Tarefa curta 1 = Que cidades aparecem citadas pelo nome na parte "VIAGEM DE NAVIO" do relato sobre a imigração para o Brasil?
Tarefa curta 2 = Como segue o relato sobre a imigração para o Brasil a partir da chegada do navio a Santos? Escreva a próxima parte.

Trecho do texto =
---
IMIGRAÇÃO PARA O BRASIL
Com a gripe espanhola, morreu gente a torto e a direito. Meu pai tinha um negócio lá de secos e molhados, mas um negócio em lugar pequeno. Como a minha família ficou tudo doente, o negócio ficou fechado seis meses! Quando acabou a epidemia, meu pai ficou sem dinheiro para poder negociar, porque quem devia não pagou. Ficamos sem nada! Tinha a casa, somente. Veio um senhor do Brasil passear na Calábria, não sabia nem ler nem escrever, um homem muito atrasado. Chegou lá com os filhos tudo bem arrumado, compraram automóvel, passeavam. Meu pai se entusiasmou: "O Brasil deve ser terra muito rica, esse homem aí sem saber nada ficou tão rico, vamos lá, vamos no Brasil!" Viemos. Viemos cá para o Brasil, e junto com o meu pai, porque sozinho não podia viajar. Cheguei aqui no Brasil em 22 de fevereiro de 1922.
VIAGEM DE NAVIO
Saímos do porto de Gênova. A travessia, naquele tempo se viajava que nem animais. Tinha aquele camarote inteiro, onde a gente dormia. Tinha a cama embaixo e em cima, um calor de noite! Parou em Marselha, parou num porto da Espanha também, o navio ia parando em tudo quanto era porto. No Mediterrâneo ainda, antes de chegar no Estreito de Gibraltar, o mar era uma coisa bárbara, baixava, descia o navio, nossa senhora! Toda a gente ficava doente de estômago, vomitava. Era uma viagem muito ruim. Depois que passamos o Estreito de Gibraltar, paramos um dia inteiro na África. Parou lá, o navio carregou carvão, água. Passou, o mar era calmo, calmo, não teve uma onda brava, nada, até chegar ao Rio de Janeiro. Ao Rio de Janeiro chegamos era de noitinha. O Rio era uma coisa maravilhosa, uma coisa linda. A gente nem sabe contar como é que é tão bonita. O navio parou, desceu muita gente lá. Do navio mesmo joguei uma cestinha e comprei banana. Comi uma dúzia de banana de uma vez só! Achei tão gostosa! Depois que desceram os passageiros tudo, aí veio para Santos.
---
Dados =
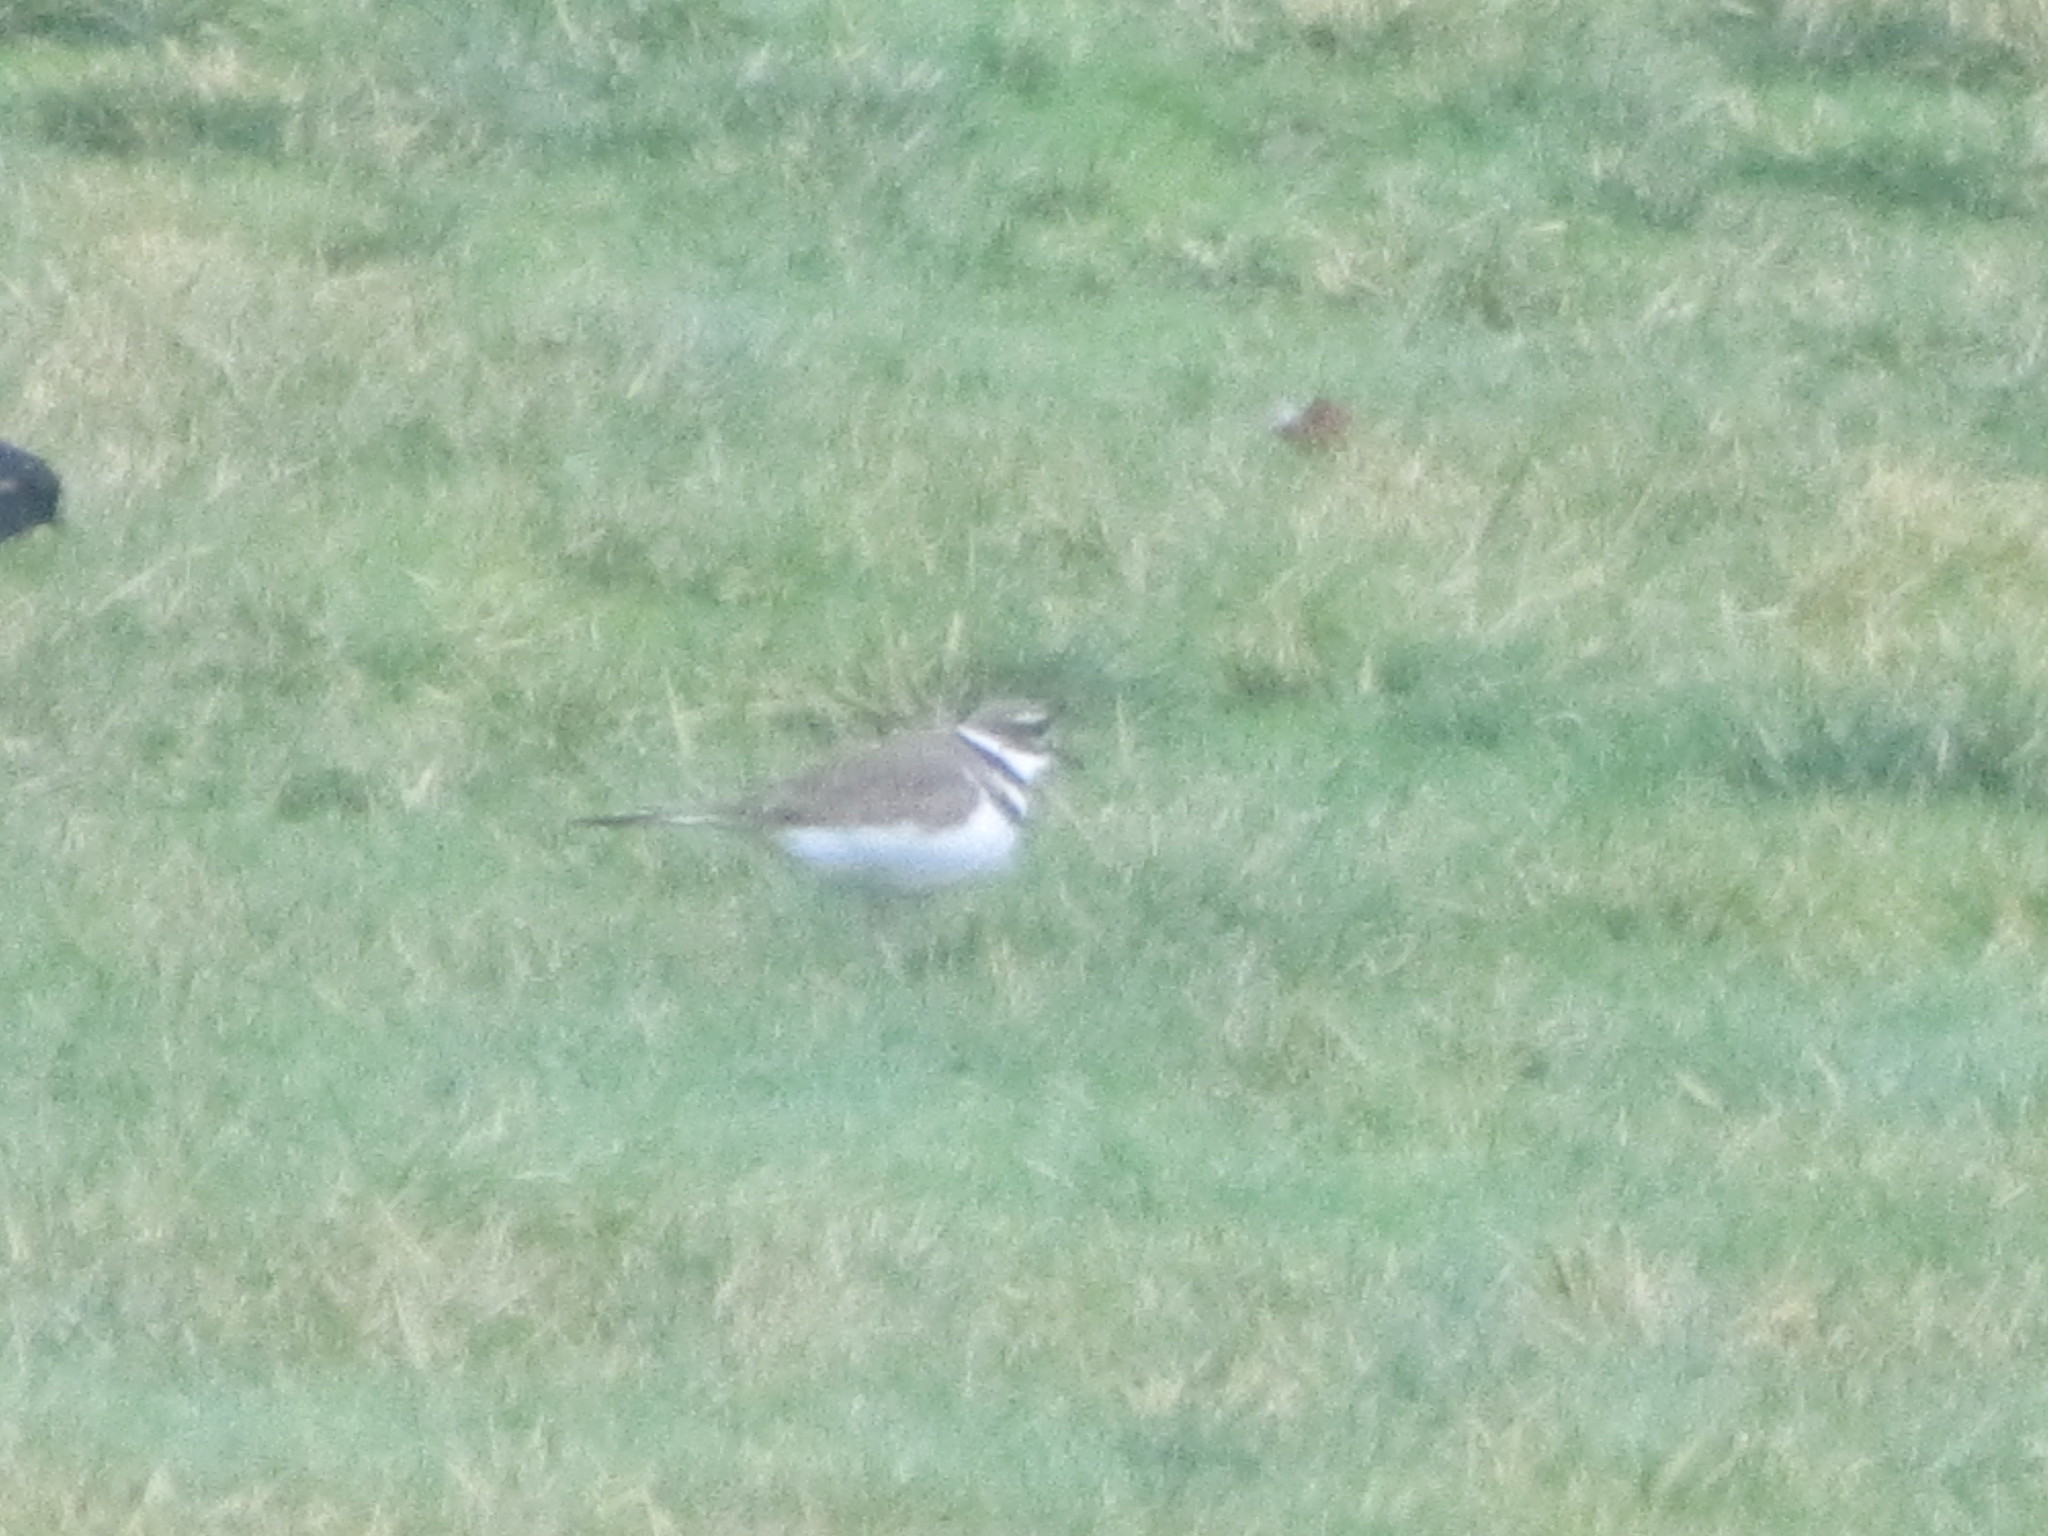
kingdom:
---
Resposta esperada 1 = Gênova, Marselha, Rio de Janeiro e Santos.

Resposta esperada 2 =
CHEGADA AO BRASIL
Chegamos em Santos, e já no desembarque fomos parar na imigração e ficamos lá dois dias. Deram lanche, uma pessoa nos acompanhou na estrada de ferro, tomamos o trem e quando chegamos a uma fazenda que chama Nova Louzó, descemos. Descemos e fomos apresentados a um nordestino, ao administrador, que deu já um lugar para poder ficar. Aquela noite, dormimos no chão, porque não tinha nada; no outro dia, veio uma senhora, comprou colchões, comprou uma porção de coisa. Deram uma casinha, tinha dois dormitórios, tinha uma salinha, era muito bem feitinha. Tinha um terreno muito grande que a gente podia fazer horta lá. Depois veio o senhor com o cavalo e foi mostrando o que nós tínhamos que fazer. Deram uma enxada para cada um, pegamos o café, começamos a trabalhar. Ficamos lá quatro meses. Limpava o café, aprendi logo a fazer porque é uma coisa muito fácil. Aquele café que nós pegamos para tratar tinha sido de um alemão. O alemão morreu, a mulher abandonou tudo e era uma época muito boa, era o apogeu do café. Nós ficamos com o que tinham plantado. Tinham plantado milho, feijão, arroz, e ficou tudo para nós.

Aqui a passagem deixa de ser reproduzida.